● RECORDS PROVIDED
• • • • •
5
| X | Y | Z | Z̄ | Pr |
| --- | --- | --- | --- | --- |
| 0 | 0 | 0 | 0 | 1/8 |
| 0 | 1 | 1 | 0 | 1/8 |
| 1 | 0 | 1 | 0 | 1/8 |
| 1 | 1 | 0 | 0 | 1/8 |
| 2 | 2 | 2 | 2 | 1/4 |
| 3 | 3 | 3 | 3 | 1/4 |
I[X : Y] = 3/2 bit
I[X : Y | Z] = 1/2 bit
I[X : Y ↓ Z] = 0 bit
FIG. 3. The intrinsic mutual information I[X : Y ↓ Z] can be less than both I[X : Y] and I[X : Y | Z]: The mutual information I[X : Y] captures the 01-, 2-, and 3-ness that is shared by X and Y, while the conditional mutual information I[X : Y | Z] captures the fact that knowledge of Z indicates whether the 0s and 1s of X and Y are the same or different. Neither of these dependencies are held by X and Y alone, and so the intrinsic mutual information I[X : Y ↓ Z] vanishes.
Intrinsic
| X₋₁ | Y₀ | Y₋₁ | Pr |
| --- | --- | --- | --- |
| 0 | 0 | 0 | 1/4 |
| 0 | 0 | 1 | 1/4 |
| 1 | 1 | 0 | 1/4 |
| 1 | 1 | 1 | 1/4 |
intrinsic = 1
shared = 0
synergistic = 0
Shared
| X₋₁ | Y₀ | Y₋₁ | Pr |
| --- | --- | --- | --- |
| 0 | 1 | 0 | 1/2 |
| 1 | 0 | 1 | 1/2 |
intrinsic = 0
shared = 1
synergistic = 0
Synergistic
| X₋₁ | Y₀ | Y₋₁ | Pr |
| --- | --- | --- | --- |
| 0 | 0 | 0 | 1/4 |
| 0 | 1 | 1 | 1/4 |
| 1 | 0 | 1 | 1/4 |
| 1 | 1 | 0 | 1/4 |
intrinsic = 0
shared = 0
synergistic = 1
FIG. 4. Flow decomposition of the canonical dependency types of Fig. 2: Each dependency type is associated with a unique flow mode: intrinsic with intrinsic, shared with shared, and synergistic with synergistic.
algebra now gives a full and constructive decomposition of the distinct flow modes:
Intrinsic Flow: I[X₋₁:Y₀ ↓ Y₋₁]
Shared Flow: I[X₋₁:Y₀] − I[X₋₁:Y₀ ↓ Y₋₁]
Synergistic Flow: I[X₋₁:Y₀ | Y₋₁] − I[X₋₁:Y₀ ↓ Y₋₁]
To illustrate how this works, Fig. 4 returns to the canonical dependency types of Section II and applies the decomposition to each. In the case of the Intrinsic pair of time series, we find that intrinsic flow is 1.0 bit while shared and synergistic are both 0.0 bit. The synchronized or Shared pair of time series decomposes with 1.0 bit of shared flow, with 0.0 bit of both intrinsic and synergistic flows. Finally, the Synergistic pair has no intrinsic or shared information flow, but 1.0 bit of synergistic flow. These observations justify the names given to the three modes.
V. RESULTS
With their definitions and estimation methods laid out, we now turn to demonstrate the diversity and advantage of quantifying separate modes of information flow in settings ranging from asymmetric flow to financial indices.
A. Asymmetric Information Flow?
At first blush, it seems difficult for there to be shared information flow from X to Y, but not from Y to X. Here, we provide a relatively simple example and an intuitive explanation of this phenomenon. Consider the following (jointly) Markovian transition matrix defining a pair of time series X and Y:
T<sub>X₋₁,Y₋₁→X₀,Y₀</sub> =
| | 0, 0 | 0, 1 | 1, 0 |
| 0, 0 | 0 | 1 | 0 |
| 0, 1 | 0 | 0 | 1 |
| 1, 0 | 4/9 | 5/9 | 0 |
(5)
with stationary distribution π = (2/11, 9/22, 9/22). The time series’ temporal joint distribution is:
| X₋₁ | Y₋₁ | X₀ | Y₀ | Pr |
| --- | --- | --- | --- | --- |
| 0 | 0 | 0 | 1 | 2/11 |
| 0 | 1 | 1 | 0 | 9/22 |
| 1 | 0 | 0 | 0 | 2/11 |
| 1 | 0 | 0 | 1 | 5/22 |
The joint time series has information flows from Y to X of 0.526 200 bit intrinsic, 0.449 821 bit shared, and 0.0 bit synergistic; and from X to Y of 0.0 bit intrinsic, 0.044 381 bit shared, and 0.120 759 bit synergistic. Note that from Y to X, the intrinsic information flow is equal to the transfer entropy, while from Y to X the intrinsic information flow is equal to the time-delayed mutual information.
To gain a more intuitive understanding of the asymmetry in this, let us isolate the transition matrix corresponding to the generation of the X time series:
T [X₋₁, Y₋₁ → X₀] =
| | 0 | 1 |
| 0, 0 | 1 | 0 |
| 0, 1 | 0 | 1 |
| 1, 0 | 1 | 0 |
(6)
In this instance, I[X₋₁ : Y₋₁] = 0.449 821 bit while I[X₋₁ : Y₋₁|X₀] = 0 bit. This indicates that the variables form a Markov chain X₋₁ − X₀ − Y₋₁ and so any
• • • • •
● REQUIRED WORK
Find every line in the records above that contains the word "intuitive", and copy each one.

● RESPONSE BOX
At first blush, it seems difficult for there to be shared information flow from X to Y, but not from Y to X. Here, we provide a relatively simple example and an intuitive explanation of this phenomenon. Consider the following (jointly) Markovian transition matrix defining a pair of time series X and Y:
To gain a more intuitive understanding of the asymmetry in this, let us isolate the transition matrix corresponding to the generation of the X time series:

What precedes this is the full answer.